The captain, who was pilot flying (PF), failed to follow standard operating procedures (SOP) when he “continued an unstabilized approach and landed beyond the touchdown zone, half way down the runway,” according to the AAIB. The investigators noted that this occurred despite the first officer’s (FO) call for a go-around, as well as the FO’s refusal to take over the controls and perform a go-around himself.

Poor crew resource management (CRM), which refers to communication and coordination among the crew, was a major contributory factor in the crash, according to the investigators, exposing the airline’s work culture.

“The work culture and the prevailing cockpit gradient in Air India Express leading to poor Crew Resource Management was a significant factor that contributed to the crash of AXB 1344 by preventing the FO from being assertive enough to take charge in the cockpit (when required to do so),” they wrote in the report.

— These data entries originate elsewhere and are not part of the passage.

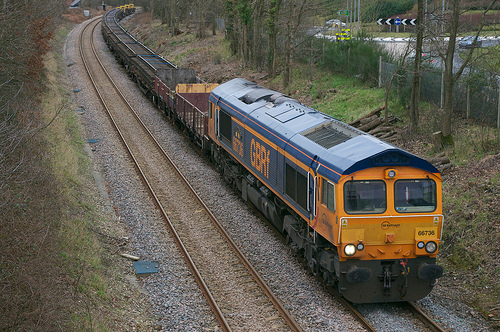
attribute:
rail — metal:
[132, 169, 262, 301]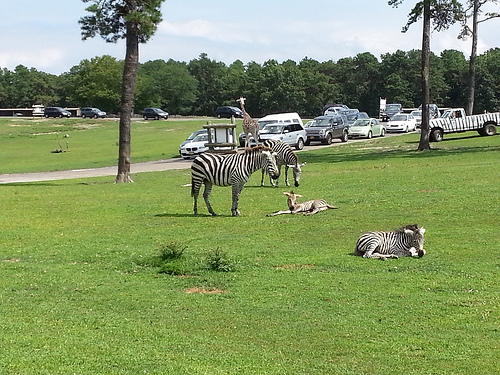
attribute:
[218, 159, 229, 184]
stripe — black 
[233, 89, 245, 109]
head — twisted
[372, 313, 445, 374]
lawn — green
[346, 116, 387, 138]
car — parked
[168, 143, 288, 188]
zebra — black 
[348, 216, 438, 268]
zebra — striped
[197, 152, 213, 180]
stripe — black 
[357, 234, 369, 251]
stripe — black 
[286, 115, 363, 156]
car — parked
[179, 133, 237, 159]
car — parked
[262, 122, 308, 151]
car — parked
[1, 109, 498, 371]
zoo — outdoor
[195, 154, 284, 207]
zebra — in grass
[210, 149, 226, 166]
stripe — black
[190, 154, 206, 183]
stripe — black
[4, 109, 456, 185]
street — narrow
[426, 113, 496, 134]
stripes — zebra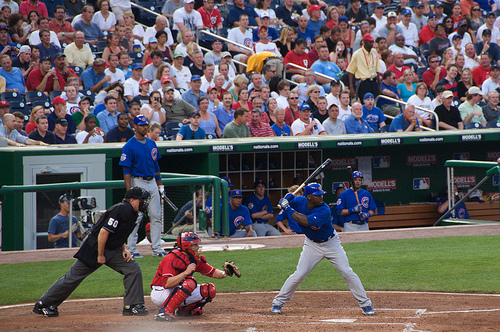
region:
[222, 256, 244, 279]
a brown baseball glove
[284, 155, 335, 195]
a black and brown baseball bat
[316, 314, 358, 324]
a white base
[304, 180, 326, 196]
a blue baseball helmet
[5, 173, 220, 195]
a long green pole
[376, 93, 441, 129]
a silver pole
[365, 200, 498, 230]
part of a wooden bench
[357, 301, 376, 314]
a man's shoe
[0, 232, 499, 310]
a section of green grass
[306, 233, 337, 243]
a man's black belt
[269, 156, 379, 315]
A batter standing at home plate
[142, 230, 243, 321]
A catcher crouching behind home plate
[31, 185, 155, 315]
The umpire leaning over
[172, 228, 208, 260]
A red catcher's helmet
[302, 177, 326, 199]
A shiny blue batter's helmet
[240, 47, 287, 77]
A man in a yellow shirt bending over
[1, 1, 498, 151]
Stands full of baseball spectators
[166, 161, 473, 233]
The team in the baseball dugout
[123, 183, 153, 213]
The umpire's black face guard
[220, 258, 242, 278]
The catcher's leather mitt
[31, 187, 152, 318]
Umpire wearing uniform and mask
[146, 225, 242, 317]
Catcher with mit and red uniform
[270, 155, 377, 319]
Baseball player at bat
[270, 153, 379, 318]
Baseball player wearing blue jersey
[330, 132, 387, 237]
Baseball player in the dugout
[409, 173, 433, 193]
Major League Baseball logo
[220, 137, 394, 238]
Numerous baseball players in dugout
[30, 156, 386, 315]
Baseball player at bat with umpire and catcher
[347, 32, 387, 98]
Man wearing red hat and yellow shirt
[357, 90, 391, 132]
Man wearing baseball hat backwards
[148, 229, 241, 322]
Catcher with glove up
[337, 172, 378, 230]
Chicago Cub standing in the dugout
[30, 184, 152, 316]
Umpire with leg stretched back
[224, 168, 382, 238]
Cubs players in the dugout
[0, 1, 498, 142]
Fans in the stands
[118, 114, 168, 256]
Ball player standing off to side of field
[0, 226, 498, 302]
Green grass on the field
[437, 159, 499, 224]
Railing down to dugout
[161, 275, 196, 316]
Protective shin guard on catcher's lower leg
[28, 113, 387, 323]
players playing baseball in field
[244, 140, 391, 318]
batter ready to hit ball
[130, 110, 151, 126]
baseball hat on a player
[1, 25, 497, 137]
crowd enjoying the game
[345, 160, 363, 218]
baseball bat in player's hands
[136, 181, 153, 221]
guard for the face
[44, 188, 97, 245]
man filming event with camera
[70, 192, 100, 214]
camera used for filming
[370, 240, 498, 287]
grass on ball field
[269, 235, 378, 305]
pants worn by player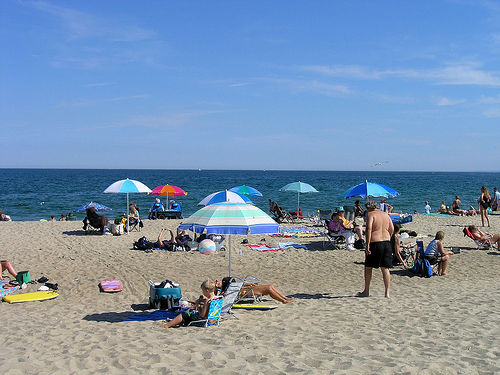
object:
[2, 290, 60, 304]
board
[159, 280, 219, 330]
boy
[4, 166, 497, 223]
water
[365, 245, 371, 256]
hand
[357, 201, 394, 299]
man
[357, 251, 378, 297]
legs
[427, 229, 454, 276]
woman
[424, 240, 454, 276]
chair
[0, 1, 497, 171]
sky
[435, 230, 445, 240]
head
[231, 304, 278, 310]
board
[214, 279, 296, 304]
person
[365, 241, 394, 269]
black shorts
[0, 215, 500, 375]
beach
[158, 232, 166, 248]
arms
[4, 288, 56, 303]
yellow boogieboard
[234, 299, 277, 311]
yellow boogieboard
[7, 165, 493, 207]
water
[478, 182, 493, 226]
woman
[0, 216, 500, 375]
sand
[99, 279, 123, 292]
board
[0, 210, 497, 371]
sand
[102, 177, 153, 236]
umbrella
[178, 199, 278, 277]
umbrella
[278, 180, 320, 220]
umbrella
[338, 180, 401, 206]
umbrella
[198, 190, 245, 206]
umbrella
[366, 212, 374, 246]
arm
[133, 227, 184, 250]
person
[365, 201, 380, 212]
head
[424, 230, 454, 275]
person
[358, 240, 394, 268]
shorts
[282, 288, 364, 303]
shadow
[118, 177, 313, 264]
umbrella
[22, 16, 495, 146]
sky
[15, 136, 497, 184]
water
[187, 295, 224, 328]
chair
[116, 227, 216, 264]
towel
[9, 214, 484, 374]
shoreline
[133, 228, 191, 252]
air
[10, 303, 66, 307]
sand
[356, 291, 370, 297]
feet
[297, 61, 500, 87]
clouds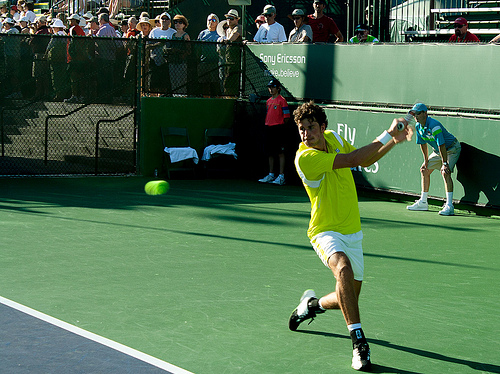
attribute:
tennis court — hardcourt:
[3, 174, 495, 372]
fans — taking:
[282, 9, 312, 46]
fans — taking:
[250, 2, 288, 47]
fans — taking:
[218, 7, 244, 94]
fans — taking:
[194, 8, 221, 90]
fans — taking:
[163, 10, 191, 95]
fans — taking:
[145, 4, 178, 91]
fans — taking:
[129, 15, 156, 93]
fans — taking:
[301, 1, 345, 43]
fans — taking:
[346, 18, 379, 48]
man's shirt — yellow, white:
[296, 140, 366, 232]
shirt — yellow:
[293, 129, 360, 233]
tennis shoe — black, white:
[285, 285, 329, 330]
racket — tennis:
[396, 109, 415, 131]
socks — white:
[299, 295, 324, 317]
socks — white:
[344, 325, 366, 342]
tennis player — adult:
[255, 102, 468, 367]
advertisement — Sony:
[256, 52, 307, 77]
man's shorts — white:
[309, 223, 365, 283]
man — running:
[289, 100, 416, 372]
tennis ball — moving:
[136, 176, 173, 198]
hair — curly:
[294, 100, 330, 129]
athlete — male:
[269, 96, 424, 371]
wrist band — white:
[377, 121, 408, 159]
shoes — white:
[271, 293, 422, 370]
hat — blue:
[407, 102, 428, 114]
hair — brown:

The VT-AXH Air India Express Boeing 737-800 aircraft was flying back from Dubai (DXB) to repatriate passengers who had been trapped due to the COVID-19 outbreak. The aircraft, designated AXB 1344, took off from DXB at 10:00 UTC, carrying 184 passengers and six crew members.

The captain’s windscreen wiper briefly stopped operating on the first approach to Runway 28 at CCJ. The crew cited weather as the cause for not having the runway in sight at the required time during the initial attempt at landing, which resulted in a go-around.

Another plane approached the tower and inquired if they may take off from the opposite runway, Runway 10. The tower approved and requested that AXB 1344 make an approach for Runway 10.

The AXB 1344 crew agreed. The tailwind component, on the other hand, was significantly stronger than the tower recorded.

The aircraft landed in light rain with a tailwind component of 15 knots, exceeding the company maximum of 10 knots, on the second approach, which became unstable after the captain flew below the glideslope and subsequently overcorrected. The plane landed after a “alarming protracted float period,” landing at 4,438 feet, halfway down a wet runway that was 8,858 feet long and more than 1,000 feet beyond the touchdown zone, according to the report. Thrust reversers were also not fully deployed.

According to the investigators, the jet could not have stopped on the runway at the location where it landed under the weather circumstances that day, based on calculations and models.